Thursday, March 29, 2018

5G Will Accelerate Mobile and Wireless Substitution for Internet Access

Up to this point, 4G has been a primary method of internet access for a substantial, but still minority of usage in developed markets, though it arguably has been a primary or exclusive form of access in developing markets.

But the 5G era is likely to accelerate those trends in a major way. For the first time, mobile or 5G-based fixed wireless networks will offer speeds and retail prices as good--or better--than fixed alternatives, with latency performance that is better .

Many of us would not be at all surprised if wireless substitution as much as doubled over the first decade of 5G commercial service. In some developed markets, that could mean that wireless access takes as 20 percent share of the residential internet access market. In other markets, wireless internet access could reach 30 percent or higher.


You might be tempted to think that it mostly is lower-income people who use their mobile devices as the sole means of internet access. In many countries, substantial numbers of people--rich and poor--do so.

While it is true that, in the United Kingdom, relatively few people actually are “mobile only for internet access (2.5 percent of the richest consumer households; perhaps seven percent of the poorest  households), in Canada, 20 percent of the richest households are mobile only for internet access, while about 30 percent of the poorest households are mobile only.

Households in rural areas also are more likely to rely on mobile networks for their internet access requirements as well.

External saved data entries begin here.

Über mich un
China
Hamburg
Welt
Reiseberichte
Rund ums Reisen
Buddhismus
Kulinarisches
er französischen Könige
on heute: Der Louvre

Single-person households and households with younger consumers also are more likely to be mobile only for internet access.

Less than a tenth of people in France and the UK were mobile-only, but in Turkey the figure was more than three times higher.

In Latin America, for example, Deloitte Brazil believes that over a third of all homes in Brazil were mobile data only. And in China, a fifth of the online user base (rather than households) were mobile-only as of 2016.

In Tokyo, where fiber optic connections are widely available, hundreds of thousands of homes (or about five percent) are relying on only mobile in 2017.

In Latin America, Deloitte Brazil believes that over a third of all homes in Brazil were mobile data only.

Better mobile networks, especially 4G LTE, have made mobile internet user experience more like fixed access.

Deloitte Global predicts that 20 percent of North Americans with internet access will get all of their home data access from mobile networks in 2018.

Deloitte Global further predicts that a mixture of mobile and fixed wireless access technologies could lead to 30 percent to 40 percent of the population relying on wireless for data at home by 2022, an increase from 10 percent in 2013.


What is unclear is how wireless access might change over the next five years. Deloitte argues that, by 2022, wireless home internet solutions will grow both at the low end of the market (homes using relatively little data) and portions of the market that otherwise might have purchased a fixed connection.